--- What is needed ---
Set down exactly the lines from the one containing "Click on the wardrobe. As (x, y)." through the end of the records below, both included, and nothing else.

[Stored data entries]
= = = =

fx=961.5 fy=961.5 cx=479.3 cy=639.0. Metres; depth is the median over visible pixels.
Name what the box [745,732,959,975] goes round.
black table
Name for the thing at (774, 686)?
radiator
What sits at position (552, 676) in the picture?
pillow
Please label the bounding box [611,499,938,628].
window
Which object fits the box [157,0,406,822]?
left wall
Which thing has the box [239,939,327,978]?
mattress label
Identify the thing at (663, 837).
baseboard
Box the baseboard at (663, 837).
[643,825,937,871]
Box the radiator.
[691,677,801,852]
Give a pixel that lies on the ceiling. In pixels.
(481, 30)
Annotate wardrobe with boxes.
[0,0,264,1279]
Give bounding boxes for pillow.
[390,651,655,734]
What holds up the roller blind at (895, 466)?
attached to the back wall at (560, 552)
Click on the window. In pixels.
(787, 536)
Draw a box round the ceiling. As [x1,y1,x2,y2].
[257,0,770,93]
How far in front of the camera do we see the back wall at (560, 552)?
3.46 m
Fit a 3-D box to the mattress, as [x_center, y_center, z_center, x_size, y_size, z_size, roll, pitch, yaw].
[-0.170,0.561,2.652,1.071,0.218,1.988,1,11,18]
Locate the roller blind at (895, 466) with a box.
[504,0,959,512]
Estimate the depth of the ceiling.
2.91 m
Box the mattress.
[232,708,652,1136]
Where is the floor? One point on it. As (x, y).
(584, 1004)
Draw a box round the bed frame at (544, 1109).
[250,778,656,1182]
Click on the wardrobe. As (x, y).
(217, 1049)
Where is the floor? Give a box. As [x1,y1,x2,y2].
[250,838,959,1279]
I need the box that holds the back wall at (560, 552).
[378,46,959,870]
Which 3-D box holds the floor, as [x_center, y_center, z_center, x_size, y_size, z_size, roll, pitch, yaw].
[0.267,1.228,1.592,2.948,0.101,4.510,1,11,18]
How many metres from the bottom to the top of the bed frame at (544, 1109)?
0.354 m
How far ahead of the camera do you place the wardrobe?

= = = =

--- Solution for this exercise ---
Click on the wardrobe. As (x, y).
(217, 1049)
Where is the floor? Give a box. As [x1,y1,x2,y2].
[250,838,959,1279]
I need the box that holds the back wall at (560, 552).
[378,46,959,870]
Which 3-D box holds the floor, as [x_center, y_center, z_center, x_size, y_size, z_size, roll, pitch, yaw].
[0.267,1.228,1.592,2.948,0.101,4.510,1,11,18]
How many metres from the bottom to the top of the bed frame at (544, 1109)?
0.354 m
How far ahead of the camera do you place the wardrobe?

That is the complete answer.